§ **PROBLEMA A RESOLVER**
Retorne sem alterações as linhas entre a que contém "common name: Poison ivy" e a que contém "common name: Palm tanager", inclusive.

§ **ENTRADAS DO EXERCÍCIO**
======
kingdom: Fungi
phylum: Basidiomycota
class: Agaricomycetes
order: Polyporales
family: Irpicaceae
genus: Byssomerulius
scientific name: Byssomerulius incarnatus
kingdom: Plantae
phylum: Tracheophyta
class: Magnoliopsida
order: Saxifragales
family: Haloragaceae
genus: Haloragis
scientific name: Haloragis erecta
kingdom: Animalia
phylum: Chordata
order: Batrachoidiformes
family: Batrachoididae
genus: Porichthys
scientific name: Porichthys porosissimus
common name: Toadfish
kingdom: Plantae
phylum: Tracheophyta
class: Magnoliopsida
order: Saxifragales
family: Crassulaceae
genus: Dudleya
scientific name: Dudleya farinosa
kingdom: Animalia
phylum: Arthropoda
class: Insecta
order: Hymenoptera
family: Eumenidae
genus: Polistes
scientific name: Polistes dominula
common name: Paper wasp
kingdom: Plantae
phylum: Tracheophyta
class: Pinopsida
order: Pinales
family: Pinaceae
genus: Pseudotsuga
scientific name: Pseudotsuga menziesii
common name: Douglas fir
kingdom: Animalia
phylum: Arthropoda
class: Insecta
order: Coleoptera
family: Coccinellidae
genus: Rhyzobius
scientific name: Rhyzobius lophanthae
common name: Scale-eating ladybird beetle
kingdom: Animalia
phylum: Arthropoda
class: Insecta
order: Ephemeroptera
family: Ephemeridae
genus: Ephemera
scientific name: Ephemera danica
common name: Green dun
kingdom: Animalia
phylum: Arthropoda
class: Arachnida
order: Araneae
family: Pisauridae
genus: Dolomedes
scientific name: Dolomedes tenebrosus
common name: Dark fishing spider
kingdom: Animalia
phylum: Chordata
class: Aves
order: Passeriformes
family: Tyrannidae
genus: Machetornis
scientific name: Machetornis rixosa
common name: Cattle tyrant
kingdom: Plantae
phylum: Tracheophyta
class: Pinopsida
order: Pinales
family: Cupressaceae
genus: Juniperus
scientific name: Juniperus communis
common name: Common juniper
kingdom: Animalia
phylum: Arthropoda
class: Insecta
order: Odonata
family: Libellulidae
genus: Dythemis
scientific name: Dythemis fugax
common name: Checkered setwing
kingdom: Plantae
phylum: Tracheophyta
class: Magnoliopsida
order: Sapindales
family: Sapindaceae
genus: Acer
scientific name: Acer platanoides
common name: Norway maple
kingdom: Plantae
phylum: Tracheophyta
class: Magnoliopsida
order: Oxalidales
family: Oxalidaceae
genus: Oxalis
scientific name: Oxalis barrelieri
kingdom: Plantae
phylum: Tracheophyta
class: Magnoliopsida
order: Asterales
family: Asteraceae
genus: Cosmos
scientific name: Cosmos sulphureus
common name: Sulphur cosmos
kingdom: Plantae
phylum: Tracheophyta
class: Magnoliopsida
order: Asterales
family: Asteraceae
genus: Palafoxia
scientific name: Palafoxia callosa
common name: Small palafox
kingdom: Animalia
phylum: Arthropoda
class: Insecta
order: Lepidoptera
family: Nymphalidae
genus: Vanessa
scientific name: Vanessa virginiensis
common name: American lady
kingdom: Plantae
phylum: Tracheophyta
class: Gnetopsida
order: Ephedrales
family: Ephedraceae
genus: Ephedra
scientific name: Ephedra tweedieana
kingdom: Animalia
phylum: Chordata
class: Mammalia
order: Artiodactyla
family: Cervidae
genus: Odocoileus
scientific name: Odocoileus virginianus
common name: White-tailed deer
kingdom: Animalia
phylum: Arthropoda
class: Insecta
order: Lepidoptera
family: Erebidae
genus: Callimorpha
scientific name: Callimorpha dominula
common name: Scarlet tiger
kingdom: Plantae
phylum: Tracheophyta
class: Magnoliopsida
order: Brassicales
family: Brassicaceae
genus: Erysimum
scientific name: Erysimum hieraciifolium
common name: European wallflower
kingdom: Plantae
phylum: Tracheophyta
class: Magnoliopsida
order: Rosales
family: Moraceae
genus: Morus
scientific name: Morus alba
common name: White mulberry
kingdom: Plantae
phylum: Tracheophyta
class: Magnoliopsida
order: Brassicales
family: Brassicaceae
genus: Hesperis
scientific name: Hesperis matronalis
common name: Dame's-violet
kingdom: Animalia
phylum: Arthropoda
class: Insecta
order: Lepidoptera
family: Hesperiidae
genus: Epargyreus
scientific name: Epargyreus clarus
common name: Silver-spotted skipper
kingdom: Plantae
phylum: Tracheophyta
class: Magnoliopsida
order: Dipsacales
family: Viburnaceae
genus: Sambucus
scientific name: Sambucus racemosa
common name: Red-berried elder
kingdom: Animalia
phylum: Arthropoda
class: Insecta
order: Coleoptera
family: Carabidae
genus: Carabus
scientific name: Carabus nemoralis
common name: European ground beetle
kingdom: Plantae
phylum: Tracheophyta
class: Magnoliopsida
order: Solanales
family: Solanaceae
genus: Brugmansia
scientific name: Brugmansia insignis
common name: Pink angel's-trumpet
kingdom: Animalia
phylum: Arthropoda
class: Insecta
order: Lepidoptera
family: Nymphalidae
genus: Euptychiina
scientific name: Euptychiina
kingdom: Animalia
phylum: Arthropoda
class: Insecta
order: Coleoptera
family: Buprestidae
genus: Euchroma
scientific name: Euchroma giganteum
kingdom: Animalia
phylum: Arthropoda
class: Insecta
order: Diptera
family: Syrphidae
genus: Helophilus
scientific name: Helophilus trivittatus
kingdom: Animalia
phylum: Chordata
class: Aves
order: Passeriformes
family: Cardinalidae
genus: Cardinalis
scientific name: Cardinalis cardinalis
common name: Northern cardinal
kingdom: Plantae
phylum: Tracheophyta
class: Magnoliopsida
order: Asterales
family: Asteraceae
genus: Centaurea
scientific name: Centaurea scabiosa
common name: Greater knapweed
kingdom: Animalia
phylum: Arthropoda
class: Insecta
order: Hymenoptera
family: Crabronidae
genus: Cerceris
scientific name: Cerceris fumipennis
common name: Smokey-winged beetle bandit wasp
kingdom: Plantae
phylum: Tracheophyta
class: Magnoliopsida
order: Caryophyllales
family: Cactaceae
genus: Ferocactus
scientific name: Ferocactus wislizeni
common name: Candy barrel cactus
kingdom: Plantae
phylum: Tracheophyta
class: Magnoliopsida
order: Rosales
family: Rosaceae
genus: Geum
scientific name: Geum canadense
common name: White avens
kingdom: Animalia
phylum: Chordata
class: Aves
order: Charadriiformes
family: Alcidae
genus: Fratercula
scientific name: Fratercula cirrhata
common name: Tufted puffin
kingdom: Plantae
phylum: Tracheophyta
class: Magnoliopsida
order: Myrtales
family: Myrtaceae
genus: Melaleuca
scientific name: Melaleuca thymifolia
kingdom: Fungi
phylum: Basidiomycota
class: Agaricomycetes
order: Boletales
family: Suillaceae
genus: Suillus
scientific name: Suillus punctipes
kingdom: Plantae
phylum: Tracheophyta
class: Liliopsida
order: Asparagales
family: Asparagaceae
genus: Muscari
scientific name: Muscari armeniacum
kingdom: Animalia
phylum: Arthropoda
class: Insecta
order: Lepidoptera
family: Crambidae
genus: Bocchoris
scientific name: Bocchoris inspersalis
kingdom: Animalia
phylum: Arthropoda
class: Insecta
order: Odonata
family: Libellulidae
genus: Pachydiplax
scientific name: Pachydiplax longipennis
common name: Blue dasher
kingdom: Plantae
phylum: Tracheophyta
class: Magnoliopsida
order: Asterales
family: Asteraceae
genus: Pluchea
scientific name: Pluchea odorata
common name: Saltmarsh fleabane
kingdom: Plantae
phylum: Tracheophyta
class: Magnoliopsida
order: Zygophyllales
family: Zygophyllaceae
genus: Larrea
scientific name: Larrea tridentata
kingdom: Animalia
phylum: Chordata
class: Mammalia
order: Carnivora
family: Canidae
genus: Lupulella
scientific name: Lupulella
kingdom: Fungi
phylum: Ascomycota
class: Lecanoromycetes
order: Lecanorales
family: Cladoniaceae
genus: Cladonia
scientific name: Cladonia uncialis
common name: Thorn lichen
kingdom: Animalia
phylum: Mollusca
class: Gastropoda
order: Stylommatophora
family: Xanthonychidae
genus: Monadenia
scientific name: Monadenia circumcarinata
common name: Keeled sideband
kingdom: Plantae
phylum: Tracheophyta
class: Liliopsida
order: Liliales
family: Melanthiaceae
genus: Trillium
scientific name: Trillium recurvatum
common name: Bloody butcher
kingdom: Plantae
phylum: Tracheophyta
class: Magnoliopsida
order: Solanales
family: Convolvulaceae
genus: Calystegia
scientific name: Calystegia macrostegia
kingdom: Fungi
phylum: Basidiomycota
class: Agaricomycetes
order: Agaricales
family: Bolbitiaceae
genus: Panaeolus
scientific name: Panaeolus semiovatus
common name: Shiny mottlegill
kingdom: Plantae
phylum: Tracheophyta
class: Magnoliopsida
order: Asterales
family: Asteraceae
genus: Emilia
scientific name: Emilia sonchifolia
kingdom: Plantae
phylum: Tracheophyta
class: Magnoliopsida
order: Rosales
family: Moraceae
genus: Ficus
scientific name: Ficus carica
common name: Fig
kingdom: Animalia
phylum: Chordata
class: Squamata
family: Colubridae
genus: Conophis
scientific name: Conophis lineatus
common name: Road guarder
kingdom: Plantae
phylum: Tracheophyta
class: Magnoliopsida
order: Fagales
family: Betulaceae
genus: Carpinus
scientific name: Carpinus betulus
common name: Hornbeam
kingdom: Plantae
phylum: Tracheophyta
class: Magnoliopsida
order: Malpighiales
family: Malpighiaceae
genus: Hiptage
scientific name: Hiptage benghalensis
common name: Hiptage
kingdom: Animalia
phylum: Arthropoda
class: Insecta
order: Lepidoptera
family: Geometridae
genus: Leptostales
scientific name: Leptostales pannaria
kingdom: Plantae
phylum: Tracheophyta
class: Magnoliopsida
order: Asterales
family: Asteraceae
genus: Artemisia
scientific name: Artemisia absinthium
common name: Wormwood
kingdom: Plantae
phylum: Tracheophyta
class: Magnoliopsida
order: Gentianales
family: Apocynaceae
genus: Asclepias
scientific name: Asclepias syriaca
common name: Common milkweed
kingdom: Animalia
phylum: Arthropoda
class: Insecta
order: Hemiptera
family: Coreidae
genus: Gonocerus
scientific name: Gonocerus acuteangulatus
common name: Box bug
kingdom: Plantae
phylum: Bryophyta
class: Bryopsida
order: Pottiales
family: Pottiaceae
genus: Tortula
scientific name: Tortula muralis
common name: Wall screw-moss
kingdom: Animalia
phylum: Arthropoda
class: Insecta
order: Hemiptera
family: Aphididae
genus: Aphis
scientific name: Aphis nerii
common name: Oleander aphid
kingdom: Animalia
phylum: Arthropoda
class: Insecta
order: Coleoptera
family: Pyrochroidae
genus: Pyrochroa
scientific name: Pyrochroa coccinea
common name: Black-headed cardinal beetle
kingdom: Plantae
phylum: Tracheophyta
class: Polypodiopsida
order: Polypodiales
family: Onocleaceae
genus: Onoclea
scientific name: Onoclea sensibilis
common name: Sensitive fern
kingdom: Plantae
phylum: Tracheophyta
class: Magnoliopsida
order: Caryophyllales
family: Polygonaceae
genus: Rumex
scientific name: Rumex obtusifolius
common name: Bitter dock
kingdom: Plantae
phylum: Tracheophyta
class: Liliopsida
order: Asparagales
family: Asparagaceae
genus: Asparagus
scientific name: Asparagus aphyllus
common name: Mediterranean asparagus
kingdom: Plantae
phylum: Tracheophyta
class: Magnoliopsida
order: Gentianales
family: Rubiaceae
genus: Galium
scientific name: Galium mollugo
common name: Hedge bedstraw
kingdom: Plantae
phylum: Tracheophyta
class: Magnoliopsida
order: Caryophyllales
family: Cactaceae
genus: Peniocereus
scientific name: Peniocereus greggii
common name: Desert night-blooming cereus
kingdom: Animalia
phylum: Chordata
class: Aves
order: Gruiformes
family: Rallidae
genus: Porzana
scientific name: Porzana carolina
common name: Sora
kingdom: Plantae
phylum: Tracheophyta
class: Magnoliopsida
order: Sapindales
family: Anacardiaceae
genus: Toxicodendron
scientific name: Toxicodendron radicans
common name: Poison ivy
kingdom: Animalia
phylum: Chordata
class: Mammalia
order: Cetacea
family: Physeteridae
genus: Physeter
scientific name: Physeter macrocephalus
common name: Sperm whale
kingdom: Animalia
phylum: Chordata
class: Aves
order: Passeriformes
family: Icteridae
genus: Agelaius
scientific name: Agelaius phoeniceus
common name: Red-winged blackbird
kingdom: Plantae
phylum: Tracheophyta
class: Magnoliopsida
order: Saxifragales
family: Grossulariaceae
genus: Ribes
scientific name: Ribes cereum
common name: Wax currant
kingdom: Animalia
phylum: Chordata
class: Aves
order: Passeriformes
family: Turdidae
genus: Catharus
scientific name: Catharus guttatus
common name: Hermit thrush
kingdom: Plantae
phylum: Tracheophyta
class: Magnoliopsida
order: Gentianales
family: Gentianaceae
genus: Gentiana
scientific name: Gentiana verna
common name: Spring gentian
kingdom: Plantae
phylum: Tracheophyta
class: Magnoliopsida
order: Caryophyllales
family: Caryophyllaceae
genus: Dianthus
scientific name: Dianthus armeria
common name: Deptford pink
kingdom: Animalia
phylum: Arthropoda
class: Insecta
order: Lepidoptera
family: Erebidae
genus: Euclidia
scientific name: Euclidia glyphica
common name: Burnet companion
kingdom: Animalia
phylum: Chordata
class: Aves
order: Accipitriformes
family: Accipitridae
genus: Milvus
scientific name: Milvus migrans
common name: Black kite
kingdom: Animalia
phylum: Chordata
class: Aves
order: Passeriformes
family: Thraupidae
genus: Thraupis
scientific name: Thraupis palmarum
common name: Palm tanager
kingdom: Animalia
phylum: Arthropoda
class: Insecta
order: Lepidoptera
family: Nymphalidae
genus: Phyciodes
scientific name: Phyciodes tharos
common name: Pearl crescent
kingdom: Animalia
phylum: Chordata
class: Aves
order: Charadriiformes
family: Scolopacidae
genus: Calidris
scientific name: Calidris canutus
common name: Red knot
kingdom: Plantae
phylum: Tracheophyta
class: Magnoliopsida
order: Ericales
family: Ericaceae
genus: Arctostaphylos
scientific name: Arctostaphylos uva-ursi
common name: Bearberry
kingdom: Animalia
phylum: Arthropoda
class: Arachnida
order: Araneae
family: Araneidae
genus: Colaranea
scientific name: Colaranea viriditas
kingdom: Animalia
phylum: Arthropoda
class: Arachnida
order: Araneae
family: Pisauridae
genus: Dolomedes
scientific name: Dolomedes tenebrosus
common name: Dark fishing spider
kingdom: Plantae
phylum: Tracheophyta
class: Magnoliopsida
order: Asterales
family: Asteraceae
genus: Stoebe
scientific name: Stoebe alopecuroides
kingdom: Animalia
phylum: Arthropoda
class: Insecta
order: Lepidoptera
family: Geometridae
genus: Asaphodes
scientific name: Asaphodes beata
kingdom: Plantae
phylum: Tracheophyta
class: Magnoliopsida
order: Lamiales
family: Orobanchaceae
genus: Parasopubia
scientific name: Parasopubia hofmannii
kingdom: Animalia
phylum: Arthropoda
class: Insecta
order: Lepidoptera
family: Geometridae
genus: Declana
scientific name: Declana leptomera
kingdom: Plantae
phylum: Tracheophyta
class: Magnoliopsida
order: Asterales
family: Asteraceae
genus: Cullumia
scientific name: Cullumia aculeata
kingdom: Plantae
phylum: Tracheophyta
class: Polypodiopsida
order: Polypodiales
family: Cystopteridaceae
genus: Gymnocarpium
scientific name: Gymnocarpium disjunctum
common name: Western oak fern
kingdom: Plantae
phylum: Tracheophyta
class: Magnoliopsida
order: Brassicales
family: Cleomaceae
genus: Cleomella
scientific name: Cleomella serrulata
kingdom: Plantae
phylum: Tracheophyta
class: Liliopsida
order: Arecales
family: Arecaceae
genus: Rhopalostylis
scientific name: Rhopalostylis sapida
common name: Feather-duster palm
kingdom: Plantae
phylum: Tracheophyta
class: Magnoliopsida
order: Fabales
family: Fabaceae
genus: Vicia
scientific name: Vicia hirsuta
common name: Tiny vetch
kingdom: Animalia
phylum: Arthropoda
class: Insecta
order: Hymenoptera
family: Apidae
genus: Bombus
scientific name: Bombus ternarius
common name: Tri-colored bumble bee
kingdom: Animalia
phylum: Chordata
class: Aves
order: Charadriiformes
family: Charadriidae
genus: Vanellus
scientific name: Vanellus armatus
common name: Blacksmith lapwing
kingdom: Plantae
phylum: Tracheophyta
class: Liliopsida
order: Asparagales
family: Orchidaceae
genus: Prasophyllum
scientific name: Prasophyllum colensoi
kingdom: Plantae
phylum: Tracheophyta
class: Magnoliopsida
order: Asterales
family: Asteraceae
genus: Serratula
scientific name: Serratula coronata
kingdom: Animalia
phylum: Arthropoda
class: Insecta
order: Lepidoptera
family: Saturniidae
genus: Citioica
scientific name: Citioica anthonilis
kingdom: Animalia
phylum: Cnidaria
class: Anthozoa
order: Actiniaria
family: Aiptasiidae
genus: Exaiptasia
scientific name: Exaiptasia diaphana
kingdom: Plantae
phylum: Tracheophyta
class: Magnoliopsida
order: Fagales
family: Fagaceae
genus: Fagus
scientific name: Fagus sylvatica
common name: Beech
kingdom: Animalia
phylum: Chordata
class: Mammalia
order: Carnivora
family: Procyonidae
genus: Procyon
======
§ **RESPOSTA ABAIXO**
common name: Poison ivy
kingdom: Animalia
phylum: Chordata
class: Mammalia
order: Cetacea
family: Physeteridae
genus: Physeter
scientific name: Physeter macrocephalus
common name: Sperm whale
kingdom: Animalia
phylum: Chordata
class: Aves
order: Passeriformes
family: Icteridae
genus: Agelaius
scientific name: Agelaius phoeniceus
common name: Red-winged blackbird
kingdom: Plantae
phylum: Tracheophyta
class: Magnoliopsida
order: Saxifragales
family: Grossulariaceae
genus: Ribes
scientific name: Ribes cereum
common name: Wax currant
kingdom: Animalia
phylum: Chordata
class: Aves
order: Passeriformes
family: Turdidae
genus: Catharus
scientific name: Catharus guttatus
common name: Hermit thrush
kingdom: Plantae
phylum: Tracheophyta
class: Magnoliopsida
order: Gentianales
family: Gentianaceae
genus: Gentiana
scientific name: Gentiana verna
common name: Spring gentian
kingdom: Plantae
phylum: Tracheophyta
class: Magnoliopsida
order: Caryophyllales
family: Caryophyllaceae
genus: Dianthus
scientific name: Dianthus armeria
common name: Deptford pink
kingdom: Animalia
phylum: Arthropoda
class: Insecta
order: Lepidoptera
family: Erebidae
genus: Euclidia
scientific name: Euclidia glyphica
common name: Burnet companion
kingdom: Animalia
phylum: Chordata
class: Aves
order: Accipitriformes
family: Accipitridae
genus: Milvus
scientific name: Milvus migrans
common name: Black kite
kingdom: Animalia
phylum: Chordata
class: Aves
order: Passeriformes
family: Thraupidae
genus: Thraupis
scientific name: Thraupis palmarum
common name: Palm tanager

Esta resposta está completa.